**Data excerpts**
--- --- ---

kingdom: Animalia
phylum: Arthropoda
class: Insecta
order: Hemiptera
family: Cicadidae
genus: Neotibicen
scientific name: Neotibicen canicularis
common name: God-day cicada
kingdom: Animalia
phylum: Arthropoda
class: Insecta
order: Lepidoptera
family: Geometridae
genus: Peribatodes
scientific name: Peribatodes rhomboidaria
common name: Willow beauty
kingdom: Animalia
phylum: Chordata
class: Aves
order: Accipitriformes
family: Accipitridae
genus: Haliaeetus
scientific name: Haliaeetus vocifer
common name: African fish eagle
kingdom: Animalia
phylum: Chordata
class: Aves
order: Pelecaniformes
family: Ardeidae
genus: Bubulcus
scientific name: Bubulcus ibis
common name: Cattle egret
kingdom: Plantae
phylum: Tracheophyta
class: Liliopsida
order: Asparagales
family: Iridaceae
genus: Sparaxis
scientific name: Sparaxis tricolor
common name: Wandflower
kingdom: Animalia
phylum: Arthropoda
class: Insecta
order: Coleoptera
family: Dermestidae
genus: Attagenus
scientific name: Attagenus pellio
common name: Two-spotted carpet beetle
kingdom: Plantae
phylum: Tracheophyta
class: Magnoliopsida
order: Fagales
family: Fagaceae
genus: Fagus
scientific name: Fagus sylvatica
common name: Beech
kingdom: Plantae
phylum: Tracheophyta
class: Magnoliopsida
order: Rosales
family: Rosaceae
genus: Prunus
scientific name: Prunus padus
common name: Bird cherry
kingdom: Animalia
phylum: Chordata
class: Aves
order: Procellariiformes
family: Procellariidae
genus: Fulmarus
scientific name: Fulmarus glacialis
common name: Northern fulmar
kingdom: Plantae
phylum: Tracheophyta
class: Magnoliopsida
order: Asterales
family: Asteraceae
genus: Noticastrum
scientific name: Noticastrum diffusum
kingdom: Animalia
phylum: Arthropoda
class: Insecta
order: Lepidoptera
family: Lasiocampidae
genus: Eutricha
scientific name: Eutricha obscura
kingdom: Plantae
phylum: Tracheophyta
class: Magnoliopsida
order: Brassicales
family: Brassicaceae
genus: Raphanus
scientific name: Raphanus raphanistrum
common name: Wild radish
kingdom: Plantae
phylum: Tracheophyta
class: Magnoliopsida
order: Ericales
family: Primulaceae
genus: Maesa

--- --- ---

**Goal of the exercise**
Please arrange the lines of the material as a JSON list of strings, one string per line, starting at the first line and stopping after the line that contains "scientific name: Peribatodes rhomboidaria". Leave out any blank lines.

**Task answer**
[
  "kingdom: Animalia",
  "phylum: Arthropoda",
  "class: Insecta",
  "order: Hemiptera",
  "family: Cicadidae",
  "genus: Neotibicen",
  "scientific name: Neotibicen canicularis",
  "common name: God-day cicada",
  "kingdom: Animalia",
  "phylum: Arthropoda",
  "class: Insecta",
  "order: Lepidoptera",
  "family: Geometridae",
  "genus: Peribatodes",
  "scientific name: Peribatodes rhomboidaria"
]